### About this exercise
Go through the entries below and pick out every line with "mother".

Page layout parsing data
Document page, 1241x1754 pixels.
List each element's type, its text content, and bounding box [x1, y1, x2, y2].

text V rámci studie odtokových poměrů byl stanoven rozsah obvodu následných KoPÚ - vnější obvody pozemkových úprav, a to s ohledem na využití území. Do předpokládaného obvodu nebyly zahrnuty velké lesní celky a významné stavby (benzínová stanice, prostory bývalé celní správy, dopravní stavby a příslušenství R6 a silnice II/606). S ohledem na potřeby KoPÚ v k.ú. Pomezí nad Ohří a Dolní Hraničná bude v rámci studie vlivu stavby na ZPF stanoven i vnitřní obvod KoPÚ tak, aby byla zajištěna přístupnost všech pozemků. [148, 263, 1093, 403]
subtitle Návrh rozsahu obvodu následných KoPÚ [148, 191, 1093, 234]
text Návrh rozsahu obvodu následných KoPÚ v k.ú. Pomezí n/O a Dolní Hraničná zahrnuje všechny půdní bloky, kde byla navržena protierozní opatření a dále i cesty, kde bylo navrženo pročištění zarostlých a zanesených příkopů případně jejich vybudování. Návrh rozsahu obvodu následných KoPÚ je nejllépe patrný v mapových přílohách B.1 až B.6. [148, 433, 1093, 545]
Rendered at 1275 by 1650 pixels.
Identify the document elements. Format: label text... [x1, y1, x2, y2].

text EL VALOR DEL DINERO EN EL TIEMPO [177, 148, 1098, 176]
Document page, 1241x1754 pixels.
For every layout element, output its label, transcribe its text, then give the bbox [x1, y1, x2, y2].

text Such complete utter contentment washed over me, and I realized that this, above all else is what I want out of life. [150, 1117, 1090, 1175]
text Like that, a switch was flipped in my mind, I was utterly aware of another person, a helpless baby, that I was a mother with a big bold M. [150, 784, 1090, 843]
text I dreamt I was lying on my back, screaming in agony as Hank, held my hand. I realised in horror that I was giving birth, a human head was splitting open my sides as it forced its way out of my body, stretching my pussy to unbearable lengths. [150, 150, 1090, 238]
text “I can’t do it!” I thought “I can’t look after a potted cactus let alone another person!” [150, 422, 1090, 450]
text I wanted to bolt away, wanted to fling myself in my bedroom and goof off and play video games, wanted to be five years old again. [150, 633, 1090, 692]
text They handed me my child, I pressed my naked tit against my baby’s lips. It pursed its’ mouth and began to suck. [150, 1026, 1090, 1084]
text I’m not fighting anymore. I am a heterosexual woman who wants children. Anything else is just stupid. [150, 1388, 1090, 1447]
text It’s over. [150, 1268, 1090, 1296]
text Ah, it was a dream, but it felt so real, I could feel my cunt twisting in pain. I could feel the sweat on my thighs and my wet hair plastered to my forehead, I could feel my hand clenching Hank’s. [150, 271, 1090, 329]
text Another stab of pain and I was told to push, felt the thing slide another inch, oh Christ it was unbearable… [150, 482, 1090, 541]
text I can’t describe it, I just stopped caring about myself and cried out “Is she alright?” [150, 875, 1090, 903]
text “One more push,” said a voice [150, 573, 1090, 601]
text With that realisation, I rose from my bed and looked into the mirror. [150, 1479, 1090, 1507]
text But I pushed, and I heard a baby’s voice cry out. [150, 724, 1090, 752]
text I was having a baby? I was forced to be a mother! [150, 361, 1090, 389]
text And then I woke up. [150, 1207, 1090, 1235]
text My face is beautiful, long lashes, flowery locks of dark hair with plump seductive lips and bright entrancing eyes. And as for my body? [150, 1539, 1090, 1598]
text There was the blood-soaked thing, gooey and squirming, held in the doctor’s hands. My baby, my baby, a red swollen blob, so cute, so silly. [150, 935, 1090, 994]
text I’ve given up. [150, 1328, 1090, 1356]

### Written response
text Like that, a switch was flipped in my mind, I was utterly aware of another person, a helpless baby, that I was a mother with a big bold M. [150, 784, 1090, 843]
text I was having a baby? I was forced to be a mother! [150, 361, 1090, 389]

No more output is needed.